ASSIGNED TASK
Reproduce all the entries beneath this sentence exactly.

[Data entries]
☆ ☆ ☆ ☆ ☆ ☆ ☆
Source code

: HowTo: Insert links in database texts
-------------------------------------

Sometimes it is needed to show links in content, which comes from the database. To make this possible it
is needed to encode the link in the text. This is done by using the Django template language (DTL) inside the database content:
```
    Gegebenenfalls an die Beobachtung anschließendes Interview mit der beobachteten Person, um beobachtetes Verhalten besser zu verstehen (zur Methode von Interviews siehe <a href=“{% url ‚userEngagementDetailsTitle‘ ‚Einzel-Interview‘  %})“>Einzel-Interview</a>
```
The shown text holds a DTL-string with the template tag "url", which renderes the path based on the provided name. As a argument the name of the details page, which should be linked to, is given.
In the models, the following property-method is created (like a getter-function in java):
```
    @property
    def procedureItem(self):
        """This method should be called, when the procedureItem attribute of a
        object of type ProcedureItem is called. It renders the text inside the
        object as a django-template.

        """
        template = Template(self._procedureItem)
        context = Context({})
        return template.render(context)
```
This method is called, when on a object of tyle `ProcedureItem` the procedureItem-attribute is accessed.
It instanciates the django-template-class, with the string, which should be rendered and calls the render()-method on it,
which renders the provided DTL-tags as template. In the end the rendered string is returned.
☆ ☆ ☆ ☆ ☆ ☆ ☆
FINISHED TASK
Source code

: HowTo: Insert links in database texts
-------------------------------------

Sometimes it is needed to show links in content, which comes from the database. To make this possible it
is needed to encode the link in the text. This is done by using the Django template language (DTL) inside the database content:
```
    Gegebenenfalls an die Beobachtung anschließendes Interview mit der beobachteten Person, um beobachtetes Verhalten besser zu verstehen (zur Methode von Interviews siehe <a href=“{% url ‚userEngagementDetailsTitle‘ ‚Einzel-Interview‘  %})“>Einzel-Interview</a>
```
The shown text holds a DTL-string with the template tag "url", which renderes the path based on the provided name. As a argument the name of the details page, which should be linked to, is given.
In the models, the following property-method is created (like a getter-function in java):
```
    @property
    def procedureItem(self):
        """This method should be called, when the procedureItem attribute of a
        object of type ProcedureItem is called. It renders the text inside the
        object as a django-template.

        """
        template = Template(self._procedureItem)
        context = Context({})
        return template.render(context)
```
This method is called, when on a object of tyle `ProcedureItem` the procedureItem-attribute is accessed.
It instanciates the django-template-class, with the string, which should be rendered and calls the render()-method on it,
which renders the provided DTL-tags as template. In the end the rendered string is returned.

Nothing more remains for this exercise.